* _Complete the following_:
[1] In the reviews of White Fright, who is the white woman the book is said to have little to say about despite its attention to Emmett Till?
[2] Copy the reviews of White Fright from the words "Historian Jane Dailey" through the words "sex and marriage.", changing "reinterpretation" to "reexamination".

Historian Jane Dailey offers a reinterpretation of the fight for African American rights, showing how that fight has been closely bound, both in terms of law and in the white imagination, to the question of interracial sex and marriage.
... well-researched ... not a belief likely to surprise those literate in African-American history, but [Dailey's] argument that fear of Black sexuality and miscegenation has been the driving force behind structural racism and white supremacy is confident and persuasive ... Strangely missing from Dailey’s book is any consideration of white women’s complicity in racialized anxiety and violence against Black people. Though she devotes attention to Emmett Till, she has little to say about Carolyn Bryant Donham, the white woman who set Till’s murder in motion by falsely accusing him of assault. Surely white women contributed to what Baldwin called white Americans’ 'infantile, furtive sexuality' and played a significant role in reinforcing, upholding and exploiting this country’s racial apartheid.
This book makes a compelling argument that white America’s fear of interracial procreation was a driving concern in the creation and maintenance of segregation throughout the Jim Crow era; a thought-provoking read.
A noted historian of race in America, Dailey grounds this book with a clear narrative voice as she reviews the legal cases that institutionalized segregation in the American South ... Dailey shows how inflammatory narratives of sexual predation underpinned these assaults on Black lives, while also revealing how white women were then held to notions of racial 'purity.' An illuminating contribution to the history of racism in America, White Fright reveals how white anxieties around gender and sexuality shaped the Black experience of social injustice.

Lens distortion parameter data

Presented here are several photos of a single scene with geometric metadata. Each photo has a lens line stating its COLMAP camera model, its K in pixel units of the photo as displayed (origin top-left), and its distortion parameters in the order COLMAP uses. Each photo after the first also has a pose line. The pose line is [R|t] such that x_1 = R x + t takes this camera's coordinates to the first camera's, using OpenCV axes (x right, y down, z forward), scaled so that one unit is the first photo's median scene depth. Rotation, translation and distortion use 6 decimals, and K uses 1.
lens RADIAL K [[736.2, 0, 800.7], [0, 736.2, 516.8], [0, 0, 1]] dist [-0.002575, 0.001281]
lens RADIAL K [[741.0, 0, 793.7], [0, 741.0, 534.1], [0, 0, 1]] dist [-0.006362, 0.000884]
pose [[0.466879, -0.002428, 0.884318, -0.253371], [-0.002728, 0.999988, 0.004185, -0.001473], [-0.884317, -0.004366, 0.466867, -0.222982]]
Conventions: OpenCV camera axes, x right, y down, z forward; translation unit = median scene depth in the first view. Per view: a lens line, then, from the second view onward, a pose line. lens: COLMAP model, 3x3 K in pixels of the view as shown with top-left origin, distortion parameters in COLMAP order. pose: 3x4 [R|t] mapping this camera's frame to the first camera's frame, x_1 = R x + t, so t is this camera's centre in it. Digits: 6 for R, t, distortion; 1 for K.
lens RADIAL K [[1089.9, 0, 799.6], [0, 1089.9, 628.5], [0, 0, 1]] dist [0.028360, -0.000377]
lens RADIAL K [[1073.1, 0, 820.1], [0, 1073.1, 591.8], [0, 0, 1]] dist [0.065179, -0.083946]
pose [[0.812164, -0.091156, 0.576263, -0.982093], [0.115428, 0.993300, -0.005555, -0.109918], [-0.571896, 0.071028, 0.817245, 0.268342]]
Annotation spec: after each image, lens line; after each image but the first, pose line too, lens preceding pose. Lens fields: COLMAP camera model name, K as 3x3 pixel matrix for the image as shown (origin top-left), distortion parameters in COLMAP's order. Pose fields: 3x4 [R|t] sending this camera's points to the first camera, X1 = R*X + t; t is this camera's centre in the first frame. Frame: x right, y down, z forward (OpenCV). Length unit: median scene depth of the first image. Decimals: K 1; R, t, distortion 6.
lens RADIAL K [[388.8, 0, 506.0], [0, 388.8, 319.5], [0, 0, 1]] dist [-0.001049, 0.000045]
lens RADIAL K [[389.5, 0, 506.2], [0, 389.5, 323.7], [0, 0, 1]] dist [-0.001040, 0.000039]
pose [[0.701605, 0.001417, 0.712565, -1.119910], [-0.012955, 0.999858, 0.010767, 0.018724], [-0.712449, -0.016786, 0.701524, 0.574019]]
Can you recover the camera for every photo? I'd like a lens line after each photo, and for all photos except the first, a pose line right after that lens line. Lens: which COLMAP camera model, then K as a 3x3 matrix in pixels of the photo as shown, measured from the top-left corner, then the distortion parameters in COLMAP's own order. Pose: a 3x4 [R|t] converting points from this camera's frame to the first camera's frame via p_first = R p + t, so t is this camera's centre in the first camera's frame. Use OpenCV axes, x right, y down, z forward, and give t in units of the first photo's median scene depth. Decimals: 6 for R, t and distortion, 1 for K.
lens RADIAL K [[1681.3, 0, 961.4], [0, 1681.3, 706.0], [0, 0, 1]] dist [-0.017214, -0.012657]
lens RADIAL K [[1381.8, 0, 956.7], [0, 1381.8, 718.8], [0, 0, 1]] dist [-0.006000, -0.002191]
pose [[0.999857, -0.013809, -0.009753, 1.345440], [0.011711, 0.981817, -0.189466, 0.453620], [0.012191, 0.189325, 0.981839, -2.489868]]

* _Solutions for each task_:
[1] Carolyn Bryant Donham

[2]
Historian Jane Dailey offers a reexamination of the fight for African American rights, showing how that fight has been closely bound, both in terms of law and in the white imagination, to the question of interracial sex and marriage.